そのほかにもトランプ大統領が公開を拒んできた就任前の納税申告や、バイデン候補が副大統領を務めていた当時の次男の外国との癒着疑惑など、双方が“触られたくない質問”が飛び出すか、出たとしたらどう応えるかも注目です。

Q3)
連邦最高裁の判事選びが争点になっているのはなぜですか?
A3)
連邦最高裁が選挙と密接に絡むからです。今月亡くなったリベラル派のギンズバーグ判事の後任に、トランプ大統領は保守派のバレット判事を指名し、来月半ばにも議会上院で承認公聴会が開かれる見込みです。バイデン候補は、判事の空席は選挙のあと「新しい大統領が選ぶべきだ」として反対していますが、この指名が選挙前に承認されたら連邦最高裁の判事9人のうち保守派が6人を占めて優位を確立し、トランプ大統領を支持する保守層は勢いづくでしょう。

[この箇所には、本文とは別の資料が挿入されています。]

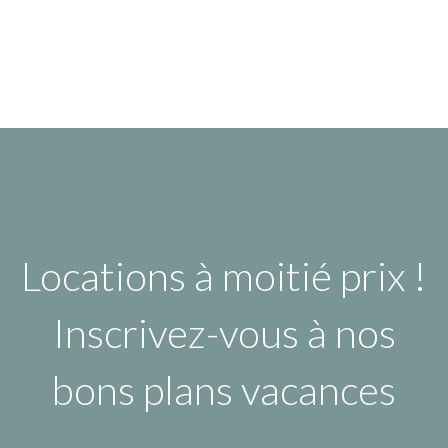
Locations à moitié prix !
Inscrivez-vous à nos
bons plans vacances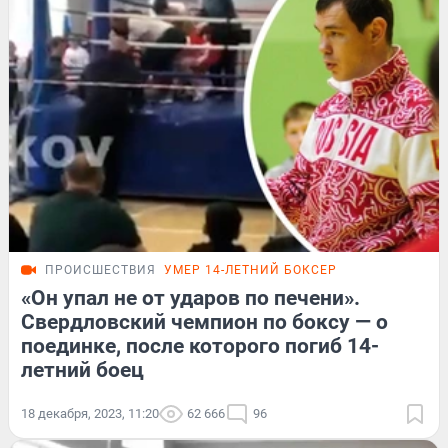
ПРОИСШЕСТВИЯ
УМЕР 14-ЛЕТНИЙ БОКСЕР
«Он упал не от ударов по печени».
Свердловский чемпион по боксу — о
поединке, после которого погиб 14-
летний боец
18 декабря, 2023, 11:20
62 666
96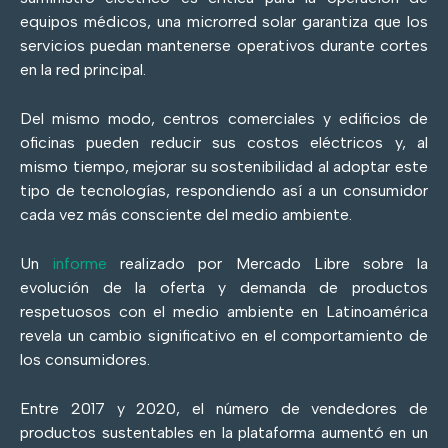
equipos médicos, una microrred solar garantiza que los
servicios puedan mantenerse operativos durante cortes
en la red principal.
Del mismo modo, centros comerciales y edificios de
oficinas pueden reducir sus costos eléctricos y, al
mismo tiempo, mejorar su sostenibilidad al adoptar este
tipo de tecnologías, respondiendo así a un consumidor
cada vez más consciente del medio ambiente.
Un
informe
realizado por Mercado Libre sobre la
evolución de la oferta y demanda de productos
respetuosos con el medio ambiente en Latinoamérica
revela un cambio significativo en el comportamiento de
los consumidores.
Entre 2017 y 2020, el número de vendedores de
productos sustentables en la plataforma aumentó en un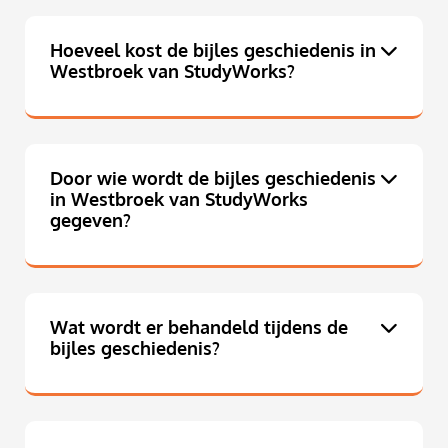
Hoeveel kost de bijles geschiedenis in
Westbroek van StudyWorks?
Door wie wordt de bijles geschiedenis
in Westbroek van StudyWorks
gegeven?
Wat wordt er behandeld tijdens de
bijles geschiedenis?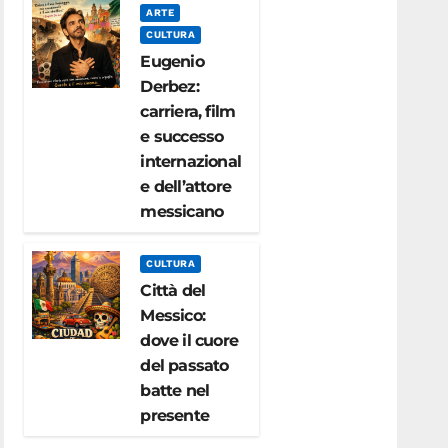
ARTE
CULTURA
Eugenio
Derbez:
carriera, film
e successo
internazional
e dell’attore
messicano
CULTURA
Città del
Messico:
dove il cuore
del passato
batte nel
presente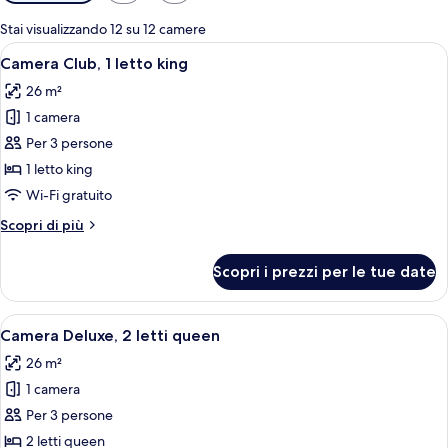
disponibili
per
Stai visualizzando 12 su 12 camere
le
Apri
Una camera d'albergo moderna con un le
10
Camera Club, 1 letto king
camere
tutte
26 m²
le
1 camera
foto
per
Per 3 persone
Camera
1 letto king
Club,
Wi-Fi gratuito
1
Altri
Scopri di più
letto
dettagli
king
per
Scopri i prezzi per le tue date
Camera
Club,
1
Apri
Una camera d'albergo con due letti, una
7
letto
Camera Deluxe, 2 letti queen
tutte
king
26 m²
le
1 camera
foto
per
Per 3 persone
Camera
2 letti queen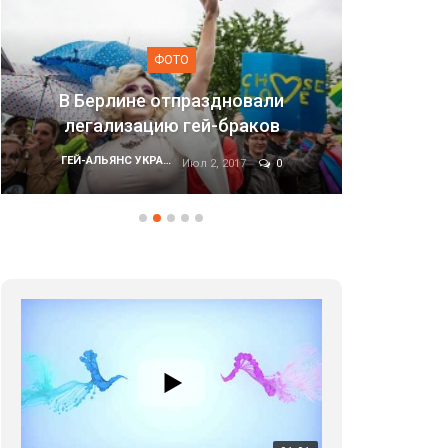
ОТО
ФОТО
отпраздновали
ю гей-браков
Марш равенства в Киев
ГЕЙ-АЛЬЯНС УКРАИНА
ГЕЙ-АЛЬЯНС УКРАИНА
Июл 2, 2017
0
Июн 20, 201
01:01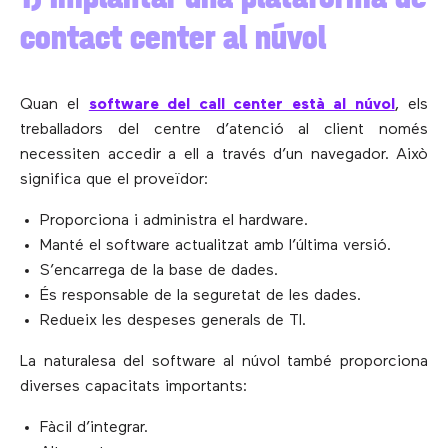
contact center al núvol
Quan el
software del call center està al núvol
, els
treballadors del centre d’atenció al client només
necessiten accedir a ell a través d’un navegador. Això
significa que el proveïdor:
Proporciona i administra el hardware.
Manté el software actualitzat amb l’última versió.
S’encarrega de la base de dades.
És responsable de la seguretat de les dades.
Redueix les despeses generals de TI.
La naturalesa del software al núvol també proporciona
diverses capacitats importants:
Fàcil d’integrar.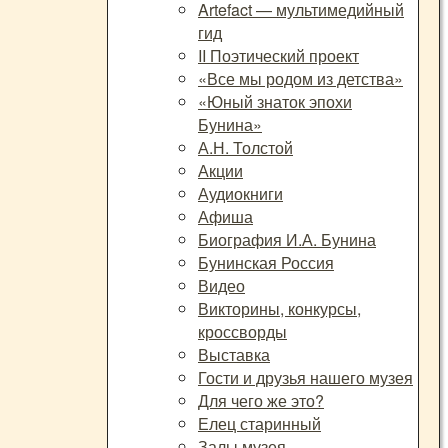
Artefact — мультимедийный
гид
II Поэтический проект
«Все мы родом из детства»
«Юный знаток эпохи
Бунина»
А.Н. Толстой
Акции
Аудиокниги
Афиша
Биография И.А. Бунина
Бунинская Россия
Видео
Викторины, конкурсы,
кроссворды
Выставка
Гости и друзья нашего музея
Для чего же это?
Елец старинный
Залы музея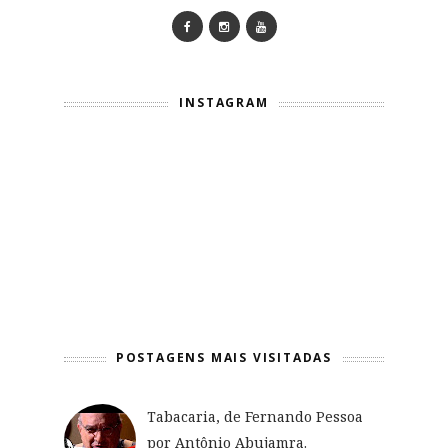
INSTAGRAM
POSTAGENS MAIS VISITADAS
Tabacaria, de Fernando Pessoa
por Antônio Abujamra.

しかも今度の選挙は、新型コロナの影響で郵便投票が急増するのが確実です。仮に郵便投票の集計をめぐり混乱が起きた場合、連邦最高裁まで法廷闘争にもつれ込む可能性も現実味を帯びつつあるのです。
そんな波乱含みの終盤戦の流れをどちらがつかむのか?きょうのテレビ対決の出だしが、双方にとって勝負どころとなりそうです。